If you’re lucky, you’ll find a way to make such changes and then you’ll have the best of both worlds, that of the professional who writes to give other people what they want while also writing for yourself.

If you can achieve those goals, you’ll have reached a plateau of meaning and elegance that few writers ever reach.

Good luck!

Does being social help with writing dialogue for your stories? If not, what do you think helps with writing good dialogue?

I doubt that being social helps because people in books don’t speak the same way that they do in real life. Not even close.

Nor can you just pull sentences out of thin air.

But I suspect that reading books that have the kind of dialogue that you wish you’d written, then taking apart those scenes, is possibly the best way to learn how to write good dialogue.

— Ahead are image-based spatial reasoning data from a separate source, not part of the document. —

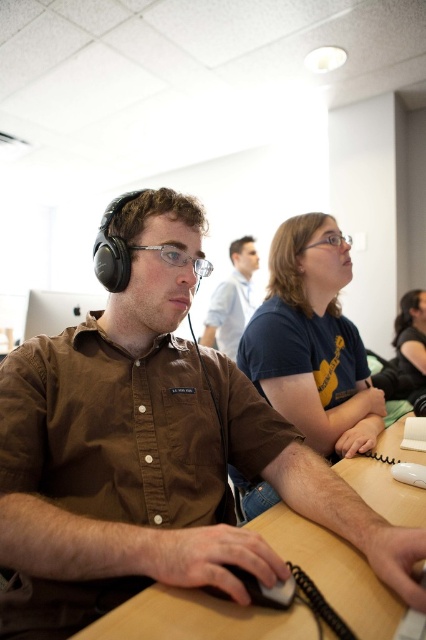
You are standing in the classroom and want to hand a document to the person wearing the matte brown shirt at center. To reach them, you need to pass by the black matte mouse at lower center. Is the path clear for you to approach the person without moving the mouse?

The matte brown shirt at center is further to the viewer than the black matte mouse at lower center, meaning the person is closer to you. Therefore, you can approach them without moving the mouse as the path is clear.

You are standing in the classroom and want to reach the point marked at coordinates point (140, 538). If you can extend your arm 24 inches, can you reach it without moving your feet?

The distance between you and point (140, 538) is 24.15 inches. Since your arm can only extend 24 inches, you cannot quite reach it without moving your feet.

You are standing in the classroom and see the wooden table at center and the matte brown shirt at center. Which object is located to the right of the other?

The wooden table at center is positioned on the right side of matte brown shirt at center.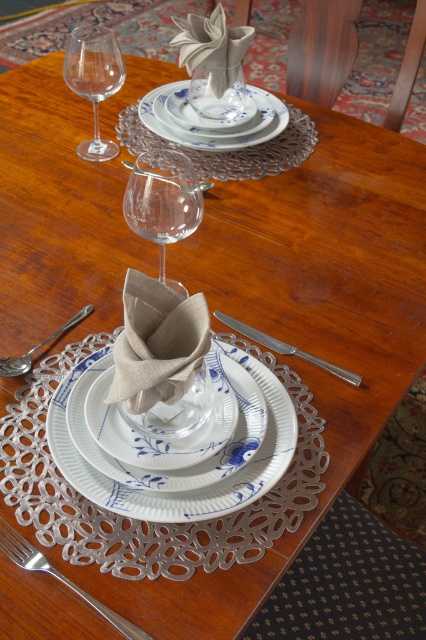
You are a guest at this dinner and need to place your napkin. The napkin is currently on the blue and white porcelain saucer at center. Can you move it to the shiny silver spoon at upper center without it falling off?

The blue and white porcelain saucer at center is much taller than the shiny silver spoon at upper center, so moving the napkin from the saucer to the spoon might cause it to fall since the spoon is shorter and less stable.

You are a photographer adjusting your camera settings to capture the dining table scene. You notice two points of interest labeled as point (86,464) and point (201,188). Which point should you focus on first to ensure both are in sharp focus?

Point (86,464) is closer to the camera than point (201,188). To ensure both are in sharp focus, you should focus on the closer point first, which is point (86,464).

You are setting up a small decorative item that is 10 cm in width. You want to place it on the table without overlapping any existing items. Considering the white porcelain plate at center and the shiny silver spoon at upper center, which item has a larger surface area to accommodate the decorative item?

The white porcelain plate at center is wider than the shiny silver spoon at upper center, so it has a larger surface area and can accommodate the decorative item.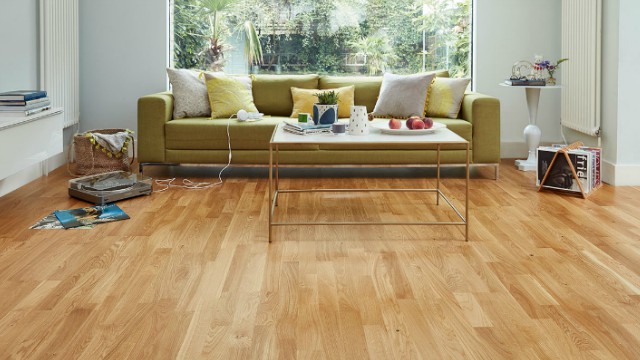
Locate an element on the screen. The height and width of the screenshot is (360, 640). hardwood floor is located at coordinates (310, 277).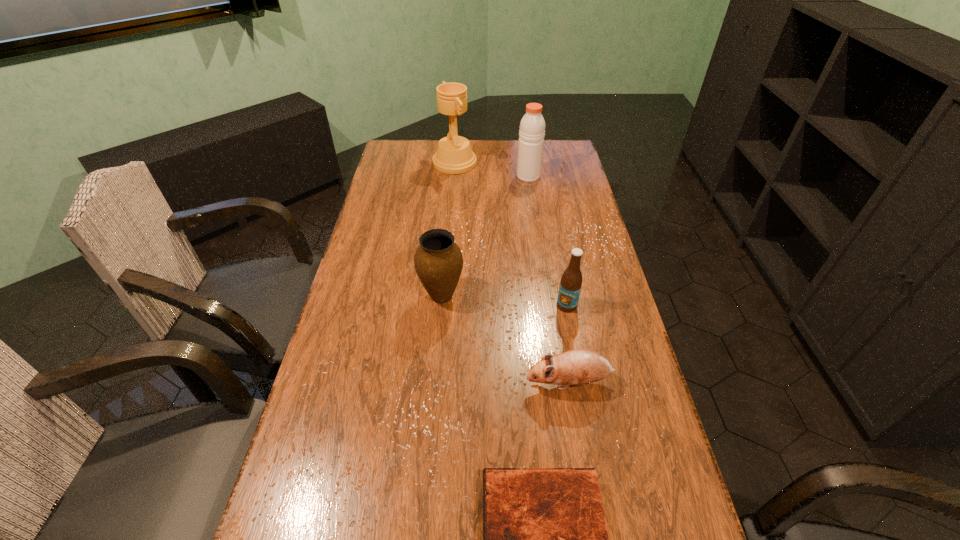
Where is `free space at the far left corner of the desktop`? This screenshot has height=540, width=960. free space at the far left corner of the desktop is located at coordinates (401, 165).

In the image, there is a desktop. Where is `vacant space at the far right corner`? The width and height of the screenshot is (960, 540). vacant space at the far right corner is located at coordinates (563, 166).

This screenshot has height=540, width=960. In order to click on unoccupied area between the hamster and the award in this screenshot , I will do `click(512, 273)`.

Identify the location of vacant space that is in between the award and the beer bottle. This screenshot has height=540, width=960. (511, 234).

Where is `blank region between the shaker and the award`? blank region between the shaker and the award is located at coordinates (492, 170).

Locate an element on the screen. The width and height of the screenshot is (960, 540). free spot between the urn and the beer bottle is located at coordinates (504, 301).

Identify the location of free space between the shaker and the beer bottle. The height and width of the screenshot is (540, 960). (547, 241).

Find the location of a particular element. free space between the beer bottle and the urn is located at coordinates (504, 301).

Where is `free space between the shaker and the award`? The image size is (960, 540). free space between the shaker and the award is located at coordinates (492, 170).

Locate an element on the screen. This screenshot has height=540, width=960. the third closest object relative to the second shortest object is located at coordinates (438, 261).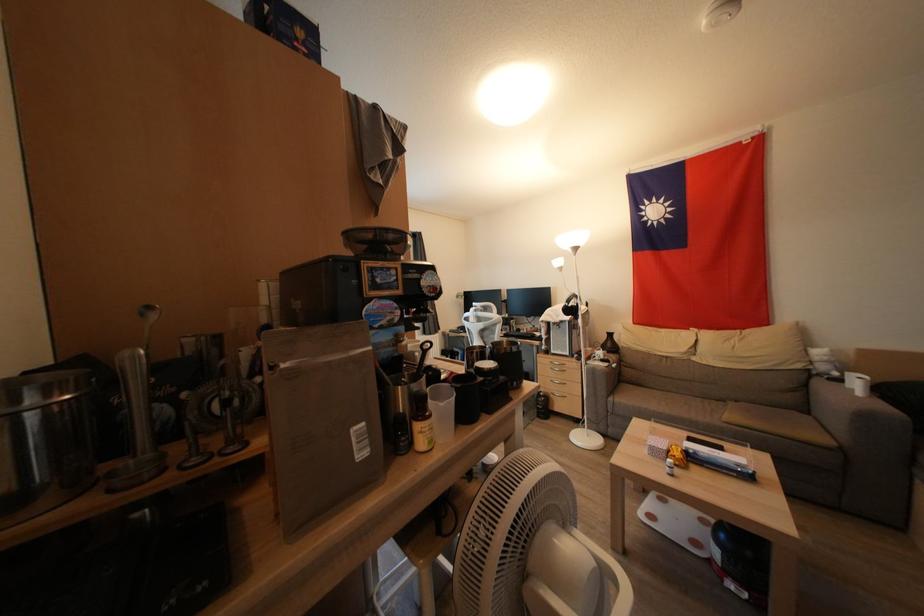
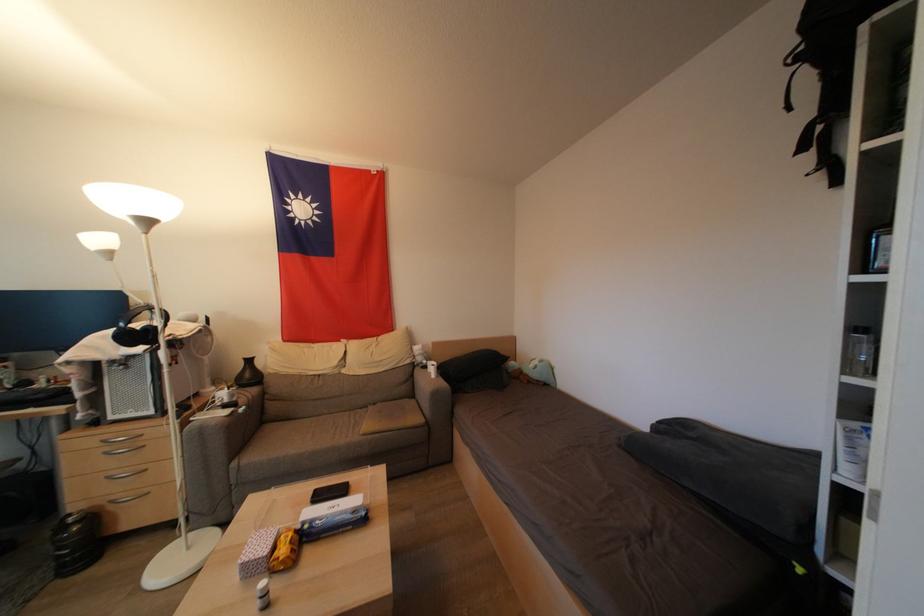
Find the pixel in the second image that matches pixel 673 455 in the first image.

(277, 553)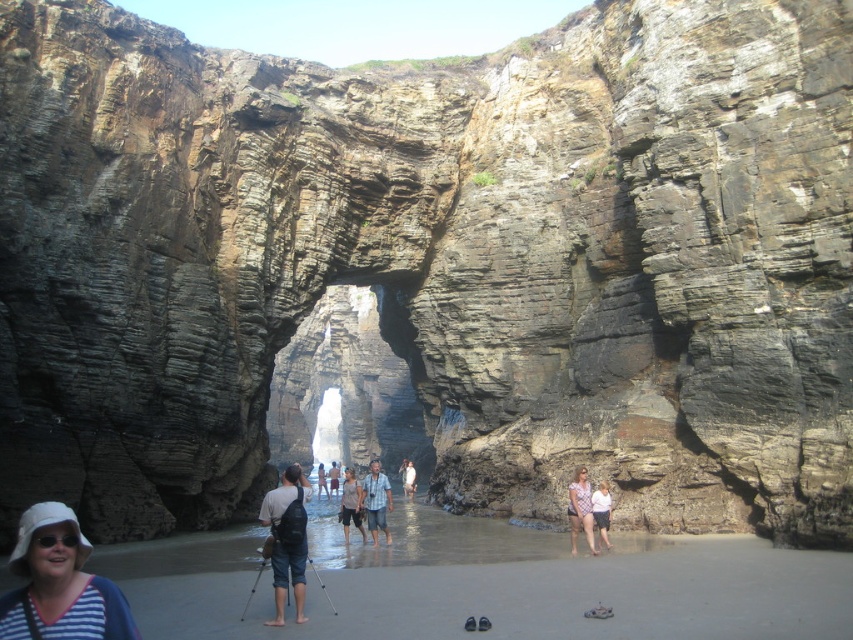
Question: Does natural stone arch at center have a lesser width compared to light pink fabric dress at center?

Choices:
 (A) no
 (B) yes

Answer: (A)

Question: Is light brown leather jacket at center further to the viewer compared to light brown wooden stick at center?

Choices:
 (A) no
 (B) yes

Answer: (A)

Question: Which point is farther to the camera?

Choices:
 (A) white cotton shirt at center
 (B) light brown leather jacket at center
 (C) sandy brown beach at lower center

Answer: (B)

Question: Which of the following is the closest to the observer?

Choices:
 (A) matte black backpack at center
 (B) light brown wooden stick at center
 (C) white fabric hat at lower left

Answer: (C)

Question: Does matte black backpack at center have a larger size compared to white cotton shirt at center?

Choices:
 (A) yes
 (B) no

Answer: (A)

Question: Estimate the real-world distances between objects in this image. Which object is closer to the white fabric hat at lower left?

Choices:
 (A) light brown leather jacket at center
 (B) brown cotton shorts at center
 (C) natural stone arch at center

Answer: (B)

What is the best point of view to use when writing a multi-character novel?

  1. First, what’s the genre of the novel? Some novels are so often done in one view-point or another that stories written in any other viewpoint will be ignored. Not read.
  2. IF you have a choice because such novels can use any of a number of viewpoints, then you continue the process to figure out which will work best for you.
  3. Of course, the first step in the process is figuring out if there’s a particular viewpoint that you do best. If there is, then go with that viewpoint because, no matter what other viewpoint might seem best, any story is best told the way that works best for the writer.
  4. If you’re okay with any viewpoint, then look at your story. Check out the characters to see if one of them stands out from the others. Maybe because he/she is important, but perhaps because he/she is in the story in such a way as to be privy to most/all of the plot as it unfolds. If so, go with that character.
  5. Remember that the viewpoint character will slant the story one way or another. In other words, the story you end up with will be influenced by the viewpoint character. So a second thing to consider is what kind of story you want to write. Choose the viewpoint character that best reflects the theme of the story as well as being able to channel all the action because he/she is privy to most of the plot.

This works because I’ve never seen a story yet where all characters are equal in all ways or where the viewpoint character does not, in his/her actions and reflections, mirror the theme of the book.

When starting a novel, is it good to create an outline of ideas or just to write the ideas into the story and hash it out later?

Are you the type who jumps into everything you do feet first? Or the type who researches everything before making a move?

Which type you are tells you which way you should approach the craft of writing a story.

Personally, I started out by jumping in feet first but, over time, decided that I put less time and effort into a story if I research and outline first. So I made myself slow down and learn how to do just that.

I’ve never regretted changing methods, but what worked for me might not work for others. So do what feels right for you.

Can I write a love story if I’ve never been in love?

If science fiction writers can write about worlds and times that don’t exist, then you can write about love.

All it takes is a well-honed —- and well-trained —- imagination.

Because describing something you don’t personally know without thinking through how you want to do it, is an exercise in futility and will result in poor writing.

But describing something you don’t know after thinking it through and deciding what you want to say and why you want to say it is the mark of a professional writer of fiction.

What are female character cliches to avoid?

There are no cliches to avoid, male or female. None.

Cliches exist because they clue the reader into the character being described quickly and easily. That can be a good thing because it saves time and effort that can be put to better use telling the story.

The thing is, do a good job of describing your ‘cliche’ character. Don’t skimp and do delve deeply into your character.

Because then that cliche character won’t be a cliche after all, she’ll be a living, breathing, exciting example of a specific personality type.